According to the editors of National Review, there are around 6,000 troops in the area now (down from 25,000 on Inauguration Day). The plan, apparently, is to keep thousands there through March, and some National Guard presence through at least the Fall.
I agree with NR editors that this show of force makes no sense. In fact, even Eleanor Holmes Norton, D.C.’s left-liberal representative in Congress, has spoken out against the prospect of that continuing National Guard presence.
Turning the Capitol and its grounds into an armed fortress is a bad look in a democracy. We should want tourists to flock to the Capitol, as they have always done. A large presence of troops will keep them away.

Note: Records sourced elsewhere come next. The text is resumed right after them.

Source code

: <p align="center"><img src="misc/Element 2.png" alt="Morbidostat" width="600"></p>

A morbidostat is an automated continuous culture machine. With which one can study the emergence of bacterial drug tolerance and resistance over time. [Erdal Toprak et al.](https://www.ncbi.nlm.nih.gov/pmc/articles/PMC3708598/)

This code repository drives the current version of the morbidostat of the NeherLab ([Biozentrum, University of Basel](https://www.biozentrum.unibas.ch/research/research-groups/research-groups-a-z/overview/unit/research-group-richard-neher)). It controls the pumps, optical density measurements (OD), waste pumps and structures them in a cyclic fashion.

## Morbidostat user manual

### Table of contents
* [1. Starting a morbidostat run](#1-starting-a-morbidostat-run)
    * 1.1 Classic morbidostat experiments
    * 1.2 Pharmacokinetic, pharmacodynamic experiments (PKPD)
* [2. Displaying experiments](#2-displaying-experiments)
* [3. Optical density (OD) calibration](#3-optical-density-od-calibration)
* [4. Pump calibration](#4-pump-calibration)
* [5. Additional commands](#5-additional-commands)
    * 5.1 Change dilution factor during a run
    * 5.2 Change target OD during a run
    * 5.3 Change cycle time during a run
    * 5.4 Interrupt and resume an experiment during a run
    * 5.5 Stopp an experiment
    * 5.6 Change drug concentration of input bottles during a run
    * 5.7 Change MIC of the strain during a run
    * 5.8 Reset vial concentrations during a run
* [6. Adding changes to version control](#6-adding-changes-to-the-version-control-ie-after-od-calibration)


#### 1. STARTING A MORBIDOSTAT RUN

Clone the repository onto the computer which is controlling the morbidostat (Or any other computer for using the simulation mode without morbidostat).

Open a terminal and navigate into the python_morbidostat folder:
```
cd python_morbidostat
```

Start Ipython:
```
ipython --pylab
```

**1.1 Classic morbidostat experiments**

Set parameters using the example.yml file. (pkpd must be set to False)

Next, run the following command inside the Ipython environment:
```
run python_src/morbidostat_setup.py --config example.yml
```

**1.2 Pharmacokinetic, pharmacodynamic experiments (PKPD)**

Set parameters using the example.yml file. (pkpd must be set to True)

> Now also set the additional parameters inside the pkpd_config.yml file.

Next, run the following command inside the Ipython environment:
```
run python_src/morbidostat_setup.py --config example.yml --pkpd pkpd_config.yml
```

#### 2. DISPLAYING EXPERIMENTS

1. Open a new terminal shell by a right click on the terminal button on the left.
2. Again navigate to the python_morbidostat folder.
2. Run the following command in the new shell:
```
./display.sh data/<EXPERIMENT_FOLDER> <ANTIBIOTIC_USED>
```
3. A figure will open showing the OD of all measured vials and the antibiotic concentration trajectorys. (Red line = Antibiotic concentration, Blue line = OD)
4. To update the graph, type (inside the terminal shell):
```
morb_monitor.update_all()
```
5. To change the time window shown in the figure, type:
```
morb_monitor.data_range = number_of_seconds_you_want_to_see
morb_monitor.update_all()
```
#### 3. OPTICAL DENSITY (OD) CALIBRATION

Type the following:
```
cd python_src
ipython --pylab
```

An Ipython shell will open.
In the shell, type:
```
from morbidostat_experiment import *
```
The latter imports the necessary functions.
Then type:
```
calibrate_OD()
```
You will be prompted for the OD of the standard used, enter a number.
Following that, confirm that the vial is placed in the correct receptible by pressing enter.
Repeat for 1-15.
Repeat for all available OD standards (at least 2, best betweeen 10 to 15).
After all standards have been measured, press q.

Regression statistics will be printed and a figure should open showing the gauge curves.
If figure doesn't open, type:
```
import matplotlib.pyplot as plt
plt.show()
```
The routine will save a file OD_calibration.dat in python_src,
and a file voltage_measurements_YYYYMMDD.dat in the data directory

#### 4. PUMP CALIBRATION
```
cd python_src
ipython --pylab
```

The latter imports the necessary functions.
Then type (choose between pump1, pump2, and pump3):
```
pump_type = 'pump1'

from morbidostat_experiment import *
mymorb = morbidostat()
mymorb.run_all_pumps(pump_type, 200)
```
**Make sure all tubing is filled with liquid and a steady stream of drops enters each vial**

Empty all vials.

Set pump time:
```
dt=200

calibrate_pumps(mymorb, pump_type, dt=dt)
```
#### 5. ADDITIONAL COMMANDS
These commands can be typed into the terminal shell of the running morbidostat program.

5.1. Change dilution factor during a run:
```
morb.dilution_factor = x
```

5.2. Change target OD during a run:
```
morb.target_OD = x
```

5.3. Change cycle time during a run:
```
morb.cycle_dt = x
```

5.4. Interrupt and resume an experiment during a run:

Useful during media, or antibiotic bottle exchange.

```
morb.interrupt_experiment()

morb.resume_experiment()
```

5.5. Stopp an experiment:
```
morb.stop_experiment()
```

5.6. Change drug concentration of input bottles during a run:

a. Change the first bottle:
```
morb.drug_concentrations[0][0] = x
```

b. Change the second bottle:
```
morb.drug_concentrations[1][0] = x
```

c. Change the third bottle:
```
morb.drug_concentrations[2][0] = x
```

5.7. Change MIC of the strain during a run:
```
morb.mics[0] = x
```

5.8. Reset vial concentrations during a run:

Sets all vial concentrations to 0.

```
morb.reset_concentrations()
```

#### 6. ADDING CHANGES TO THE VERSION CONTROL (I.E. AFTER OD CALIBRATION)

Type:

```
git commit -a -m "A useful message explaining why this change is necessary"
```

It’s true, of course, that we need to protect the building and those who work there. But there’s no reason to believe that another attack like that of January 6 will occur now that the fantasy of blocking Biden’s election is an impossibility. And even that attack probably could have been handled without the National Guard if the Capitol police had been better prepared.
Thus, the NR editors rightly conclude:
The large-scale presence of National Guardsmen on the Hill should end. These troops have done their duty admirably, but it’s time to go home.
New security protocols may be necessary at the Capitol — certainly the police should be better prepared for protests that might run out of control — but they should be carefully thought through and calibrated. And they shouldn’t include a tall razor-wire fence that symbolically separates our elected representatives from the people they serve.
The U.S. Capitol is one of the marvels of our open society. It shouldn’t be made to look like it belongs in a closed one.